• Problem description
The lines to reproduce run from the one containing "Could you annotate the black" through the end of the records below. Reproduce them exactly and add nothing.

• Data to use
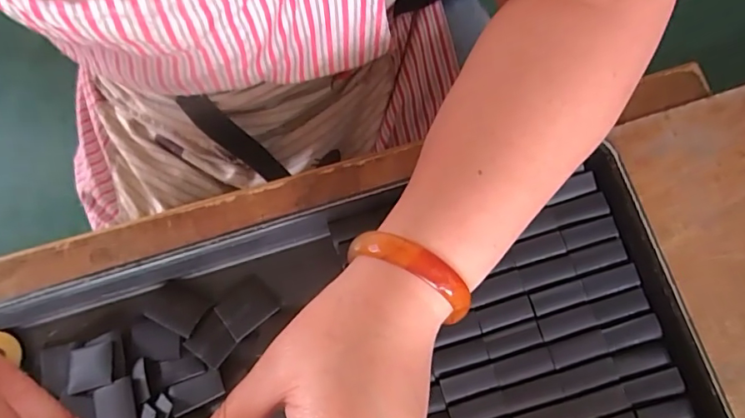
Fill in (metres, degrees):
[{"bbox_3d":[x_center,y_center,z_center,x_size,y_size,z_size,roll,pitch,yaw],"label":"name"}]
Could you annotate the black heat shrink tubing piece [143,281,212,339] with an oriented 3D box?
[{"bbox_3d":[-0.119,0.061,0.303,0.033,0.004,0.027,25,53,11],"label":"black heat shrink tubing piece"}]

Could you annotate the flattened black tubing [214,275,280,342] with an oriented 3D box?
[{"bbox_3d":[-0.078,0.060,0.302,0.032,0.004,0.028,-38,79,-5],"label":"flattened black tubing"}]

• Answer section
Could you annotate the black heat shrink tubing piece [143,281,212,339] with an oriented 3D box?
[{"bbox_3d":[-0.119,0.061,0.303,0.033,0.004,0.027,25,53,11],"label":"black heat shrink tubing piece"}]

Could you annotate the flattened black tubing [214,275,280,342] with an oriented 3D box?
[{"bbox_3d":[-0.078,0.060,0.302,0.032,0.004,0.028,-38,79,-5],"label":"flattened black tubing"}]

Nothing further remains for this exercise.